A spate of hand-to-hand fighting broke out at the perimeter of the cavalry defense line. Nathan watched the soldier and the brown figure wrestling for ascendency as if it w
ere a performance enacted on a theatre stage. The disadvantaged soldier was bellowing, calling on his fellows for help and Nathan could see the angry painted face of the Indian as he raised a hatchet and swung the small blade down in a shining steel arc. The Indian continued to hack at the soldier repeatedly as if he were a butcher chopping meat for the table and only ceasing when his victim lay still. With a loud whoop of victory the Comanche disappeared back amongst the rocks and Nathan felt his insides quiver. It was no playacting on a stage he was witnessing, this was a fight to the death and he trembled at what he must do if they were overrun.
He watched Captain Benteen running at the crouch between his men, urging them on and kneeling briefly and taking the occasional shot uphill with his rifle. He was a bold fellow, Nathan thought, a credit to the military. But such a display of courage was not to last. The spear when it hit him, transfixed the Captain in mid-run, the slender shaft with its shining metal tip falling from on high and piercing him in the upper chest and driving right through his body to appear below at his waist. The Captain stumbled and fell, still holding his carbine and pointing it upwards at the advancing Indians.
‘Do your best, boys,’ Nathan heard the Captain’s weak cry. ‘For I am done for.’
With horror he watched the Captain flop over and lie still. Now we are all done for now, he thought sadly.
The painted face appeared before him suddenly at the gap under the wagon and temporarily blocked out the sunlight. Elizabeth shrieked and the children all cried out in chorus as the wild-eyed figure, mouth gaping and eyes white in his bronzed and painted face stared at them.

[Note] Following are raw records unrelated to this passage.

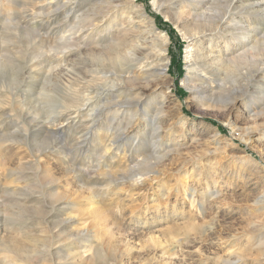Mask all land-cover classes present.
<instances>
[{"label": "rangeland", "instance_id": "obj_1", "mask_svg": "<svg viewBox=\"0 0 264 264\" xmlns=\"http://www.w3.org/2000/svg\"><path fill=\"white\" fill-rule=\"evenodd\" d=\"M111 1L128 8L130 0ZM151 1L134 2L169 38L167 76L153 83L155 94L145 93L128 126L129 116L114 111L119 103L133 112L136 100L131 85L121 84L102 102L114 103L109 113L94 120L84 110L64 114L51 129L42 123L46 77L90 93L104 83L78 78L86 57L112 40L128 44L123 29L145 35V24L107 14L102 0H0V237L12 250L0 245V264L7 255L9 264H264V112L254 105L263 92L252 88L225 111L194 100L181 85L186 50L204 57L209 49L185 40L191 27L176 21L185 10L179 0L159 13ZM246 4L264 13V0L238 6ZM93 14L95 22L82 28ZM65 38H78V46ZM158 93L168 97L160 139L150 126ZM248 128L260 132L245 142ZM3 184L11 187L7 225Z\"/></svg>", "mask_w": 264, "mask_h": 264}, {"label": "bare ground", "instance_id": "obj_2", "mask_svg": "<svg viewBox=\"0 0 264 264\" xmlns=\"http://www.w3.org/2000/svg\"><path fill=\"white\" fill-rule=\"evenodd\" d=\"M6 1V3H14L13 0ZM134 1L135 0L129 1L128 8H121L117 6V4H113L111 0H102L107 14H128L126 22L128 24L131 21L135 22L134 18L142 19V23L145 24V29L143 31L146 32L147 35H144L140 29L137 30L138 28L136 26L133 31L127 30V28L126 31L123 29L121 32L123 36L130 37V41L128 39V44H121L124 38L122 40H112L104 47L105 50H96L94 54L90 53L92 55L91 58L89 56H87L89 58L86 57L84 60V68L78 69L77 75H80L78 78L83 80L85 77L82 76H88L87 80L84 79L86 83L93 82V79H103L101 81L104 83L97 88L91 87L92 91L90 93L86 94L82 92L83 90L80 92L72 90V92V87L71 89L64 88L60 83L52 81L51 77L47 76L46 79L48 84L46 85L48 89L43 86L42 92L44 93H41L44 97L43 105L49 110L47 114L48 117L42 121L44 126L53 129L52 126L62 125V121L70 119L72 115L78 116L82 110L92 113L89 115L92 120H94L95 117H99L103 112L109 113V107H114V103L105 104L102 102L109 95L111 89L118 88L117 90H119L121 84L131 85L130 90L136 100L135 110L133 112L120 110L121 106L119 107V103L116 105L117 108L114 111L115 116L119 112L129 116L126 123V126H128L131 118L137 116L139 110L138 104L139 102L141 104L142 98L146 95L145 93L149 92L151 95L155 94L153 83L157 84L159 80L166 79L168 69L167 46L169 38L165 32L157 29L153 20L145 14L144 9L140 6H136V2ZM167 1L171 2L172 0H152V8L159 13L163 8L162 6ZM242 1L244 0L177 1V8H185V10L183 9V11L175 13L177 23H184L191 27L190 33H183L185 40L189 43H197L198 48L201 50L209 49L204 57L193 55L192 48L186 50L184 59L186 63V73L181 85L184 86L190 96L201 103V105L207 107L217 106V108L220 107L217 109L219 111L231 109L235 102L240 100L242 95L252 88L258 87L263 93L262 96L254 102V105L257 104L258 111L261 110V113L264 112V13L263 11L261 12L258 5L257 7H255L256 5L254 4L238 6ZM126 9L134 10H132L133 12L130 14L131 12L127 13ZM95 18L94 14L91 17H85L84 21L86 24L83 25L82 28H90L92 23L95 22ZM121 23L123 24H120V26L123 28L125 26L124 22ZM127 31H129V33ZM77 39L78 38H65L63 40L64 45H69L68 43H70L72 46H78V44L75 43ZM220 42L223 43V47H219ZM99 44H101V42ZM120 45L122 46L120 47ZM78 54L81 53L78 52ZM106 79H108L110 85L107 84L108 81ZM168 89L169 92H171L170 85H168ZM238 90L241 95H236V93H234ZM157 95V100L154 103L156 117L154 116L151 119L150 126L152 134H155L156 137L160 139L159 124H161L163 116L168 112L166 106V98L168 97L160 93ZM226 100H229L231 104L227 106L224 103ZM98 104H100L101 107H99ZM72 109L75 111L71 113L67 112ZM174 113L179 114L177 108H174ZM253 113V116L251 115L249 119L256 123L259 113ZM64 114H67L69 118L64 119ZM86 115L88 116V114ZM93 123L94 122L90 124ZM49 130L47 129L46 132ZM126 130L127 129H124L123 132ZM243 131L244 137L242 138L246 142L250 134L257 131L260 132V129L248 128L243 129ZM261 131L264 133V127H262ZM106 136H108V134ZM157 142L158 141H154L153 143L157 144ZM111 143L112 145L114 144L113 141H111L110 144ZM146 158L145 161L155 159L153 156ZM5 170L8 173L10 172L8 167H6ZM10 191L11 187L8 184H3L2 192L6 203L4 204V211L2 214L4 213L5 225L8 224L7 222L10 221V217L12 216V214L10 215L9 213V203L11 202ZM217 197H219V191H217ZM259 202L264 205V191L259 197ZM16 211L14 210V212ZM35 219L37 220V218ZM5 242L4 238L0 237V245L2 244L1 246L5 247V249L2 250L12 252V250L6 247ZM262 244L264 246V240ZM262 244L260 243V245ZM258 246L259 245H257V247ZM14 253L16 254V252ZM11 258L10 255L4 257L3 264H9ZM221 264H233V261L230 259H222Z\"/></svg>", "mask_w": 264, "mask_h": 264}]
</instances>
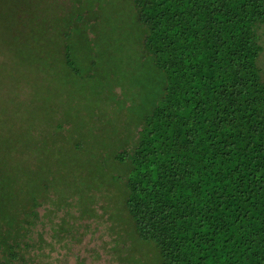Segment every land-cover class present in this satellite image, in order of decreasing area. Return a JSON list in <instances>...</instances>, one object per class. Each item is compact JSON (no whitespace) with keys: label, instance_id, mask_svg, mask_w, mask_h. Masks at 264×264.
Segmentation results:
<instances>
[{"label":"trees","instance_id":"trees-1","mask_svg":"<svg viewBox=\"0 0 264 264\" xmlns=\"http://www.w3.org/2000/svg\"><path fill=\"white\" fill-rule=\"evenodd\" d=\"M46 1H8L22 3L12 15L18 40L40 41L39 70L71 63V28L90 18L85 1L49 14ZM120 1L161 75L134 148L113 158L125 168L123 213L134 240L156 247L154 264H264V0ZM31 42L13 49L30 54ZM31 162H18L27 175L20 183L19 169L0 156V264H32L44 244L33 231L38 201L49 195L60 209L70 198ZM74 234L66 227L63 237Z\"/></svg>","mask_w":264,"mask_h":264},{"label":"rangeland","instance_id":"rangeland-1","mask_svg":"<svg viewBox=\"0 0 264 264\" xmlns=\"http://www.w3.org/2000/svg\"><path fill=\"white\" fill-rule=\"evenodd\" d=\"M8 1L0 0V156L10 168L31 159L37 175L50 172L52 185L70 197L60 209L46 203L49 195L38 199L33 231L44 244L33 252L32 264H154L156 247L136 242L125 221V168L113 159L134 148L139 118L161 88V75L141 51L143 33L120 0H78L86 2L93 20L86 16L71 28V63L48 60L39 70L42 62L32 60L40 41L18 40L12 15L22 3L13 8ZM76 1L47 0L42 9L62 11ZM258 35L257 66L264 81V24ZM30 42V54L13 49ZM40 45L50 52L52 43L50 49ZM17 172L25 182V170ZM66 227L74 237H63Z\"/></svg>","mask_w":264,"mask_h":264}]
</instances>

Automatically, Nathan fired at point blank range and the face disappeared in an explosion of blood and tissue. The body dropped and lay face down flat in the dust, the long hair and bloody brain matter streaking the naked back. Beyond it, Nathan could see the last of the cavalrymen fighting desperately but it was over for them now and although some tried to surrender they were mercilessly cut down.